# TEXTAUSZUG:
________________________________________
Durch eine solche Aktualisierung wird einerseits das immer schon mitgegebene und mitgewußte lebensweltliche Sinnpotential des Sujets thematisch, andererseits werden gleichzeitig bestimmte Ausschnitte des lebensweltlichen Kontexts als Bezugsmomente hervorgehoben, womit sich dieser zunächst diffuse Kontext verdichtet und zur Situation konkretisiert.1

Diese Annahme Matzats leitet sich von Bertolt Brechts Begriff des Verfremdungseffekts (V-Effekt) ab, von einem künstlerischen Verfahren der Illusionsdurchbrechung in der Darstellung. Diese Kommunikationsebene tritt bei Referenz auf lebensweltlich existierende Personen, Ereignisse, Situationen, Normen und Gesetze im kulturellen Kontext in Erscheinung. Der Zuschauer gewinnt aus der Verfremdung eine neue Sichtweise auf Vertrautes, sodass der V-Effekt auch als Enthüllungseffekt bezeichnet werden kann, da er der Aufdeckung gesellschaftlicher Inkonsistenzen und Paradoxa dient. Ihm ist ein gesellschaftskritisches Moment inhärent, das sich bei der zeitgenössischen Molière-Rezeption mitunter in heftigen Kontroversen zeigte. Gemäß der Verfremdung ermöglicht die lebensweltliche Perspektive dem Rezipienten eine kritische Betrachtung des Geschehens vom gesellschaftlichen, außerästhetischen Standpunkt aus. Sie kommt immer dann zum Vorschein, wenn die beiden fiktionalen Ebenen ausgeblendet werden und eine Thematisierung der implizierten Handlungsnormen einsetzt, die über den Bezugsrahmen des Bühnengeschehens und die Veranstaltungssituation hinausweisen.2 Die Normen- und Sinnsysteme der Wirklichkeit bilden den primären Kontext, in den sich die Fiktion einbetten lässt, sodass er die Sujethaftigkeit des Dramentextes immer mitbestimmt.
________________________________________
In einem Datenbestand enthaltene Datensätze
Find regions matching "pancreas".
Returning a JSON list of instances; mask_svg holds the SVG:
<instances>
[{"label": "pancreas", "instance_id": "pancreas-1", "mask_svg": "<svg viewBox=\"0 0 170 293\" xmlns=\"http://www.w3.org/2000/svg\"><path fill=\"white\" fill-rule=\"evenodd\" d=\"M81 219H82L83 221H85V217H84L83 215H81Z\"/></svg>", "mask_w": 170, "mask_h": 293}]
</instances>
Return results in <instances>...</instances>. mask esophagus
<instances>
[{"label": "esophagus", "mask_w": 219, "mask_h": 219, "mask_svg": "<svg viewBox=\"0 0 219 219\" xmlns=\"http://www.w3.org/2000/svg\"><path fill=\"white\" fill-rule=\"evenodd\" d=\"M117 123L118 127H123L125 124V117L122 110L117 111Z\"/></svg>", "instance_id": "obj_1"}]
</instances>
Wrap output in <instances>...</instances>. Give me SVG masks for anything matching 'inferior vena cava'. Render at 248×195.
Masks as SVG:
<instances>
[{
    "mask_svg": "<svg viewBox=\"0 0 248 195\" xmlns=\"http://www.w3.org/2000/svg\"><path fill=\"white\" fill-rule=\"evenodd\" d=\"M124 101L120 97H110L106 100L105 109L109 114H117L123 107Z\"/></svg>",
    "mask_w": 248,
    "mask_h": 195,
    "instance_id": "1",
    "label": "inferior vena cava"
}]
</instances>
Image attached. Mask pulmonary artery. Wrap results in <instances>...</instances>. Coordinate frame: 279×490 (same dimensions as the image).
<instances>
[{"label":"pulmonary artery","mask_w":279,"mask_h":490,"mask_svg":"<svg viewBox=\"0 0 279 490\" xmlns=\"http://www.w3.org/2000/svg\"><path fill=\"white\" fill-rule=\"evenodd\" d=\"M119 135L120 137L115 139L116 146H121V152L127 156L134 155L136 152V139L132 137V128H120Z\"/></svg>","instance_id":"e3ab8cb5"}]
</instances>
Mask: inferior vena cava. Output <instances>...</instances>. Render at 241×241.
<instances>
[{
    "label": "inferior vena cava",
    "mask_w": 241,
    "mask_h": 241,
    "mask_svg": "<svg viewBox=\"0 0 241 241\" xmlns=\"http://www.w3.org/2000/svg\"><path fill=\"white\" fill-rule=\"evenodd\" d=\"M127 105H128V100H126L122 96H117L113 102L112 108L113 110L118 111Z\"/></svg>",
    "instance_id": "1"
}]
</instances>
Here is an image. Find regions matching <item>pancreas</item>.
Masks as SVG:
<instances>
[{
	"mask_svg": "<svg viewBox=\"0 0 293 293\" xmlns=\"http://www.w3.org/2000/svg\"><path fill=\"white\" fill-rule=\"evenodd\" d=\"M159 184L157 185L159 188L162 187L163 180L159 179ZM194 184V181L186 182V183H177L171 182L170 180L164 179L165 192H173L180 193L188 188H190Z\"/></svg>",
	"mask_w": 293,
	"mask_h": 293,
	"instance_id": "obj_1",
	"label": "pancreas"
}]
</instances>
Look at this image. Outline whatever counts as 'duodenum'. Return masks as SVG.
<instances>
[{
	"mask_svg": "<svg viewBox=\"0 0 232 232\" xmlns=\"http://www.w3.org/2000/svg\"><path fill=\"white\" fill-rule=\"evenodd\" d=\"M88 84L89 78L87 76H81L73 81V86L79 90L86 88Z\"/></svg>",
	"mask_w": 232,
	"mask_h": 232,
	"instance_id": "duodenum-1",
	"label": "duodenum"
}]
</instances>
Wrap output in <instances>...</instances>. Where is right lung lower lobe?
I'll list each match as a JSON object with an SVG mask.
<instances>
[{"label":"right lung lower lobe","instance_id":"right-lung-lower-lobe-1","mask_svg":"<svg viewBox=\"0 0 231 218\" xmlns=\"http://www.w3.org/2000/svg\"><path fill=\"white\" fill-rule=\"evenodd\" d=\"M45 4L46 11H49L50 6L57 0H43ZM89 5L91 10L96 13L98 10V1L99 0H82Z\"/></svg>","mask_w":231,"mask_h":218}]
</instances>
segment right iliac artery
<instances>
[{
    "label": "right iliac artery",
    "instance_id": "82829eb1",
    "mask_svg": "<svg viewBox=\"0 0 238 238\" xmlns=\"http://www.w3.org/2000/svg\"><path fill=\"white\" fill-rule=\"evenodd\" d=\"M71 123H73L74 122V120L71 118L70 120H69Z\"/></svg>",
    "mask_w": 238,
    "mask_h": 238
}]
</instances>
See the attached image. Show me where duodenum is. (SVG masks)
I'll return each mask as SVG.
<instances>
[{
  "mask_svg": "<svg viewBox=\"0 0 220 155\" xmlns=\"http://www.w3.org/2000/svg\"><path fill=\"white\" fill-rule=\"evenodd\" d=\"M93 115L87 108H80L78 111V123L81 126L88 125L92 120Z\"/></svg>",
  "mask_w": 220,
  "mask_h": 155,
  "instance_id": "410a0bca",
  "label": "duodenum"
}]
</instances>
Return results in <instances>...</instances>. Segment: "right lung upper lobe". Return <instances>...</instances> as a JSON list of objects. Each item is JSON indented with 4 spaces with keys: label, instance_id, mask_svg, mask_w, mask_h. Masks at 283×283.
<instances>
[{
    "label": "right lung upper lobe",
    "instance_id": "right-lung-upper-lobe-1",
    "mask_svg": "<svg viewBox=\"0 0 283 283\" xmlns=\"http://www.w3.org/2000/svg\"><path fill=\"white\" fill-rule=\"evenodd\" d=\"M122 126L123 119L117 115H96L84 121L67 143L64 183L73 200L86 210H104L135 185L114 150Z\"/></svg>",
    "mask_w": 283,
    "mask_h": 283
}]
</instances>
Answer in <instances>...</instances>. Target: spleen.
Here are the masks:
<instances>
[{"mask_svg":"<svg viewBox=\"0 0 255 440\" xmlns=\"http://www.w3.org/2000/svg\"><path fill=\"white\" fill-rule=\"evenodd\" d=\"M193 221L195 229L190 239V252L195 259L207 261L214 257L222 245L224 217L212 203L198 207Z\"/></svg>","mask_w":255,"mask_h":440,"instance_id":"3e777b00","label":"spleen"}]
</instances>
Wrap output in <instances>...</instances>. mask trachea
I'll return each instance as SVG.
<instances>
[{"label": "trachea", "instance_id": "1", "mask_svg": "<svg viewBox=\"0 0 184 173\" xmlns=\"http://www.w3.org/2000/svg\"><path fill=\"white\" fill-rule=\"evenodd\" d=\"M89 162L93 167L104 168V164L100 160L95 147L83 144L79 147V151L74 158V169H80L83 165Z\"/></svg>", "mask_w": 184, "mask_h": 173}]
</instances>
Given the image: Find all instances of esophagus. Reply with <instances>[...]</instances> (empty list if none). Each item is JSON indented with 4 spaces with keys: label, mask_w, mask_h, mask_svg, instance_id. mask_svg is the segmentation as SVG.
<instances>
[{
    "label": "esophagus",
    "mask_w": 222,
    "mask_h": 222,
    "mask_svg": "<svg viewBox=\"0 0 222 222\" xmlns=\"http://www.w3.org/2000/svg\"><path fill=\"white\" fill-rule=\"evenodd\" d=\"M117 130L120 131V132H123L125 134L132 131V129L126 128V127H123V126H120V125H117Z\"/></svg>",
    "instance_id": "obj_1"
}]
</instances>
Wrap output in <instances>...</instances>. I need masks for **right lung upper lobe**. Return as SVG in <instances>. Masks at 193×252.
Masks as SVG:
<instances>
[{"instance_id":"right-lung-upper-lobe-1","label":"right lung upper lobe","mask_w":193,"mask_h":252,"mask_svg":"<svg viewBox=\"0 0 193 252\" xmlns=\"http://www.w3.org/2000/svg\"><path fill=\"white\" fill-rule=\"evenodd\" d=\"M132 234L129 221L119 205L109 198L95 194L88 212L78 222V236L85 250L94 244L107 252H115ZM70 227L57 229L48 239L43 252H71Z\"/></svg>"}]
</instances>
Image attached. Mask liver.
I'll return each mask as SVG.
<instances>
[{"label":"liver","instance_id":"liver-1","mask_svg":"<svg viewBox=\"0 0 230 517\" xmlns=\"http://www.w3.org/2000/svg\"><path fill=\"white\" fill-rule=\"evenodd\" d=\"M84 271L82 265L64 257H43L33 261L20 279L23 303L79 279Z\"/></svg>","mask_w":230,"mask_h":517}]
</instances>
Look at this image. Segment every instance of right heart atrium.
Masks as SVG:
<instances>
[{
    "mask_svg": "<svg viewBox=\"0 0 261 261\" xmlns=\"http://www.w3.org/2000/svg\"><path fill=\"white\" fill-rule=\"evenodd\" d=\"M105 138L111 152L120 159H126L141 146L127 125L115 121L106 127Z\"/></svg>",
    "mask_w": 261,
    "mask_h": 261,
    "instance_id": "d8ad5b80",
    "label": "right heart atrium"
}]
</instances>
________________________________________
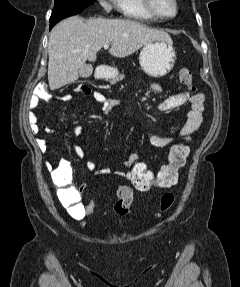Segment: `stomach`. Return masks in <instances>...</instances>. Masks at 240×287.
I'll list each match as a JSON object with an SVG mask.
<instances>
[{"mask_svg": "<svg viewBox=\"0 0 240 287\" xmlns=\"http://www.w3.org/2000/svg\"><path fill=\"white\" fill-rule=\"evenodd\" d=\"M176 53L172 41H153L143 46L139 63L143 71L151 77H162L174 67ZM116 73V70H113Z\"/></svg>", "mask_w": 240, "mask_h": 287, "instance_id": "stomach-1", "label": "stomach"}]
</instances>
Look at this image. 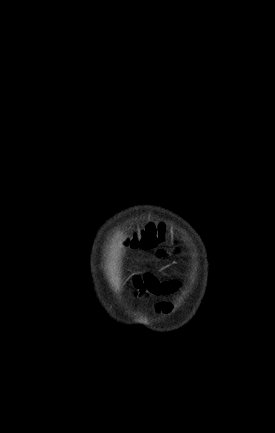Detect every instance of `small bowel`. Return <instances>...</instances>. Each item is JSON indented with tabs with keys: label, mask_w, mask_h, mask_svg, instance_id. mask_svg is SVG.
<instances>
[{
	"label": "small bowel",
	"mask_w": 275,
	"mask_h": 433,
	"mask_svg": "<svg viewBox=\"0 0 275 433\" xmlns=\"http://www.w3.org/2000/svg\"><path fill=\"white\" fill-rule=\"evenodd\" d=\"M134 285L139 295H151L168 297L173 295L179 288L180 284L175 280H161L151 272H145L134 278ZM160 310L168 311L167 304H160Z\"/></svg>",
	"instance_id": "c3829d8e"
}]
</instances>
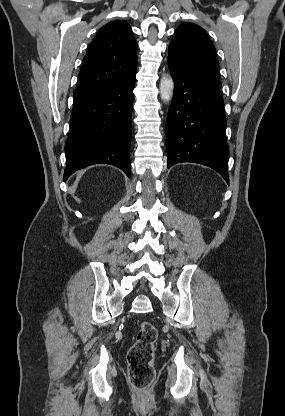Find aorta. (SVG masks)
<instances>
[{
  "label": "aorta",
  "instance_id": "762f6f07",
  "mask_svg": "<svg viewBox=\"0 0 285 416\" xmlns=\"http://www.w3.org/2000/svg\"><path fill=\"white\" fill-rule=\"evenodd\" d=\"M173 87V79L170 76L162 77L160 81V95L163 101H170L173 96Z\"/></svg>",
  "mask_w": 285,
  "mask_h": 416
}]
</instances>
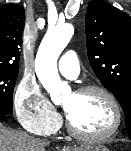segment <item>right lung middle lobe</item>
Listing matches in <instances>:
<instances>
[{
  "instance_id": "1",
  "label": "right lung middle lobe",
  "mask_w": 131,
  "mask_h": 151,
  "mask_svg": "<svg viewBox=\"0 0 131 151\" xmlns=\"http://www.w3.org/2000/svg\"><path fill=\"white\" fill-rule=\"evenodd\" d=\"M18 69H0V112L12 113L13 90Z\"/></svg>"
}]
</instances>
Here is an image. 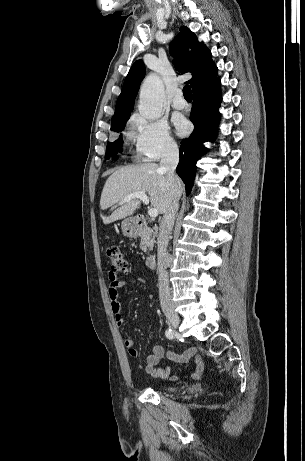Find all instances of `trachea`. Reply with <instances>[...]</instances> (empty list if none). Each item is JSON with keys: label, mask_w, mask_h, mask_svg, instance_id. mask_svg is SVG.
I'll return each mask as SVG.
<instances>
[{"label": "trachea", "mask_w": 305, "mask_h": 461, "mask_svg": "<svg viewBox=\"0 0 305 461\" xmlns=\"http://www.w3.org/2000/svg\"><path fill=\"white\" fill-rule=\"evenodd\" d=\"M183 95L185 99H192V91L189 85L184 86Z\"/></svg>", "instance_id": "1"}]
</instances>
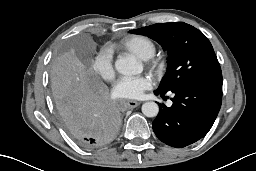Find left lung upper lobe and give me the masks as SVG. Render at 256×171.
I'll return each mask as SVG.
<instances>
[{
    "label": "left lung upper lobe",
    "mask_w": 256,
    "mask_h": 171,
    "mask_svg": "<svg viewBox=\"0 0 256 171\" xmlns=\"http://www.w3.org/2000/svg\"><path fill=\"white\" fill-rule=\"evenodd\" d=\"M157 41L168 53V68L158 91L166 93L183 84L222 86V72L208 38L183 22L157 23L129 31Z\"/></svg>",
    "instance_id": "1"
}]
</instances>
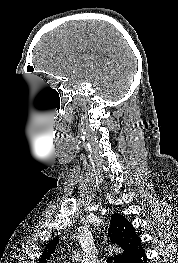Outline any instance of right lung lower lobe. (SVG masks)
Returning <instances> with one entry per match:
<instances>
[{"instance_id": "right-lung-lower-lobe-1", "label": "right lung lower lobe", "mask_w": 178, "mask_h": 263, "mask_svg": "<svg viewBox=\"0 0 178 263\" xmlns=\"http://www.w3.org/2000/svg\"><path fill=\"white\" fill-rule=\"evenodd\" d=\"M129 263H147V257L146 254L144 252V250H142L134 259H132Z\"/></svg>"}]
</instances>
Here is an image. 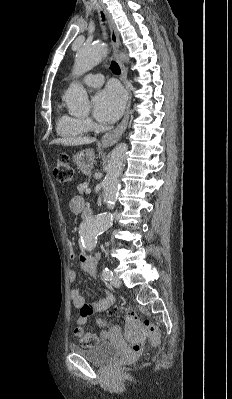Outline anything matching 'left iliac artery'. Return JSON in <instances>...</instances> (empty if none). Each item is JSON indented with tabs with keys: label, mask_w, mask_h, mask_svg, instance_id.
________________________________________
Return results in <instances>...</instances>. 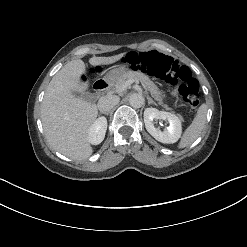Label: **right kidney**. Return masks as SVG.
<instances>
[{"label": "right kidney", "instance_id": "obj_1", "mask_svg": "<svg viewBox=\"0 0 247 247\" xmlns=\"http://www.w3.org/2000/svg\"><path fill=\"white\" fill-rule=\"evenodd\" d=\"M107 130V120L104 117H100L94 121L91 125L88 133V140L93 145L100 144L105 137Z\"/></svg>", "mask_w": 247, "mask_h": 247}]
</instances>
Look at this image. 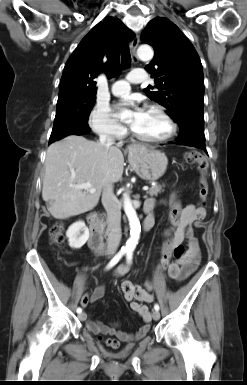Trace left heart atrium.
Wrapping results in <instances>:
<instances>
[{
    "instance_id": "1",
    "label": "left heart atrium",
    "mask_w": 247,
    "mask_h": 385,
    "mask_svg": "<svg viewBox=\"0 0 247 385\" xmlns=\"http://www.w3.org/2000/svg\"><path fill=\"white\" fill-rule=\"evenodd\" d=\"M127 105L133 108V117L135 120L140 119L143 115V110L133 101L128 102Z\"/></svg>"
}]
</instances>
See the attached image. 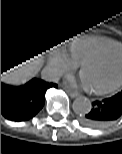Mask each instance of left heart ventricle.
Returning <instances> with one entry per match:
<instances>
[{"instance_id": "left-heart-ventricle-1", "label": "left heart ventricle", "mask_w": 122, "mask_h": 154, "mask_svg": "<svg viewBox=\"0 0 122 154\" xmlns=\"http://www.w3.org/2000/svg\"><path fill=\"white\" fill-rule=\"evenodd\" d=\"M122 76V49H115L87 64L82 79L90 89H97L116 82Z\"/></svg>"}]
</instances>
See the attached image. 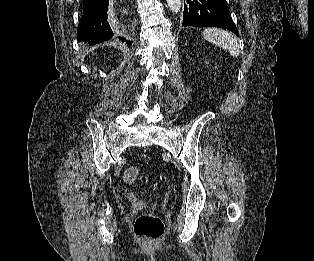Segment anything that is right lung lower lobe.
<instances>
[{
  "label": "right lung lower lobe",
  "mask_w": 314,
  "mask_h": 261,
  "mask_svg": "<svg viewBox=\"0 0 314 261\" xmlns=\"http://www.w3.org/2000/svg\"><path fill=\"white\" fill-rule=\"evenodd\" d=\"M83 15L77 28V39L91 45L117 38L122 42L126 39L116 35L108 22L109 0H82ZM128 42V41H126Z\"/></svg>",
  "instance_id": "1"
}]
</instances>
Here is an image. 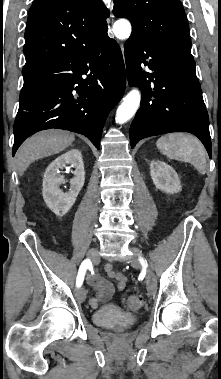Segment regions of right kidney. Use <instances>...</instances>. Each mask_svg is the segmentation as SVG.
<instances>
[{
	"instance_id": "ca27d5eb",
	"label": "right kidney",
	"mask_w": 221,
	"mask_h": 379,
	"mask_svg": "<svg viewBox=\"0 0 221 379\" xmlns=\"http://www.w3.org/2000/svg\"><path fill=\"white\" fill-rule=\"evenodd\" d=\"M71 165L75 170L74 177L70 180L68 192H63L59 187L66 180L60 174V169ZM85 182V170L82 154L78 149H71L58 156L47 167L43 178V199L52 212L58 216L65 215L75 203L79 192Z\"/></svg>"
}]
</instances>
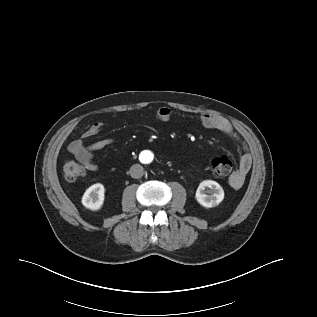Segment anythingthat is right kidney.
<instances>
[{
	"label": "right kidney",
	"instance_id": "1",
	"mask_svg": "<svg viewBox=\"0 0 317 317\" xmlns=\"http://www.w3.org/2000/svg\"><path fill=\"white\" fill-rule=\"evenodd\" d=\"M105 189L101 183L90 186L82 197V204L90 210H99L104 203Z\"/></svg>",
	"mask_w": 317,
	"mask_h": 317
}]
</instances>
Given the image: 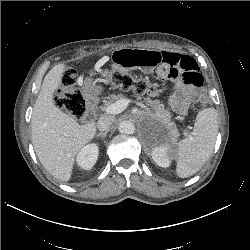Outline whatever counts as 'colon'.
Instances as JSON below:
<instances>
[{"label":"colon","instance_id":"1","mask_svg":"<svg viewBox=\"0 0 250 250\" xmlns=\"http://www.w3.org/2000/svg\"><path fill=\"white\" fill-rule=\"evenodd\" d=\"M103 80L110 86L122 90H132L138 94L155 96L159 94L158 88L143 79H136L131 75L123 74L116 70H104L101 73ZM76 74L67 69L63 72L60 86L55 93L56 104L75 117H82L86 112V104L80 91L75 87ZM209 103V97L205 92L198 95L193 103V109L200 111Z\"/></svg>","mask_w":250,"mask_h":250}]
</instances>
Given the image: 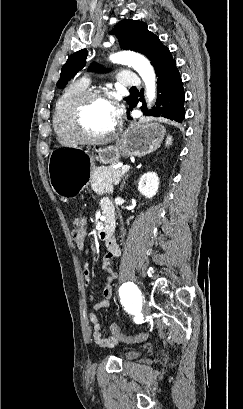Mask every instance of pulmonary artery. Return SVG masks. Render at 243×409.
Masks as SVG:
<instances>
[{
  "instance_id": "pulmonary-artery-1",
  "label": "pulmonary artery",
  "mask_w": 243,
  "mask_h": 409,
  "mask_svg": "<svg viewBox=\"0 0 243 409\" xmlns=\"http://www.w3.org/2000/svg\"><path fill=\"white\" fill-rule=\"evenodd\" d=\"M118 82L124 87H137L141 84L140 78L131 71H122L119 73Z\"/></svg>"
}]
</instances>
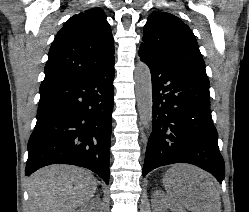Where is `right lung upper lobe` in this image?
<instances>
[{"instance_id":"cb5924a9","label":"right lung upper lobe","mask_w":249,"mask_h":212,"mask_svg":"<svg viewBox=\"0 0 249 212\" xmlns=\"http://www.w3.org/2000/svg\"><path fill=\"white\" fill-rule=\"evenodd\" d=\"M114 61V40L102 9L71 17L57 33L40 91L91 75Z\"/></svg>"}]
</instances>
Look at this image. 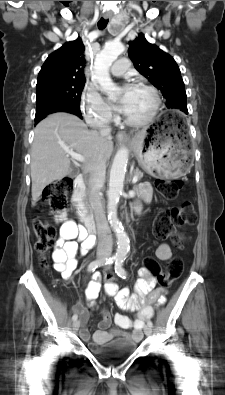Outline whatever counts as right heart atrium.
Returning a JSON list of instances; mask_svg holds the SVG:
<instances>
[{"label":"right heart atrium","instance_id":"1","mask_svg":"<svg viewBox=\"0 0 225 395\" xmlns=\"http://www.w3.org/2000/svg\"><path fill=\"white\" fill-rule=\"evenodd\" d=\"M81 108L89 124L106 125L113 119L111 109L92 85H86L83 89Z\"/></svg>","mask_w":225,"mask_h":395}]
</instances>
________________________________________
# AUFGABE:
Gib den obigen Textauszug über den Verfremdungseffekt vollständig und wortgetreu aus.

# FERTIGE ANTWORT:
Durch eine solche Aktualisierung wird einerseits das immer schon mitgegebene und mitgewußte lebensweltliche Sinnpotential des Sujets thematisch, andererseits werden gleichzeitig bestimmte Ausschnitte des lebensweltlichen Kontexts als Bezugsmomente hervorgehoben, womit sich dieser zunächst diffuse Kontext verdichtet und zur Situation konkretisiert.1

Diese Annahme Matzats leitet sich von Bertolt Brechts Begriff des Verfremdungseffekts (V-Effekt) ab, von einem künstlerischen Verfahren der Illusionsdurchbrechung in der Darstellung. Diese Kommunikationsebene tritt bei Referenz auf lebensweltlich existierende Personen, Ereignisse, Situationen, Normen und Gesetze im kulturellen Kontext in Erscheinung. Der Zuschauer gewinnt aus der Verfremdung eine neue Sichtweise auf Vertrautes, sodass der V-Effekt auch als Enthüllungseffekt bezeichnet werden kann, da er der Aufdeckung gesellschaftlicher Inkonsistenzen und Paradoxa dient. Ihm ist ein gesellschaftskritisches Moment inhärent, das sich bei der zeitgenössischen Molière-Rezeption mitunter in heftigen Kontroversen zeigte. Gemäß der Verfremdung ermöglicht die lebensweltliche Perspektive dem Rezipienten eine kritische Betrachtung des Geschehens vom gesellschaftlichen, außerästhetischen Standpunkt aus. Sie kommt immer dann zum Vorschein, wenn die beiden fiktionalen Ebenen ausgeblendet werden und eine Thematisierung der implizierten Handlungsnormen einsetzt, die über den Bezugsrahmen des Bühnengeschehens und die Veranstaltungssituation hinausweisen.2 Die Normen- und Sinnsysteme der Wirklichkeit bilden den primären Kontext, in den sich die Fiktion einbetten lässt, sodass er die Sujethaftigkeit des Dramentextes immer mitbestimmt.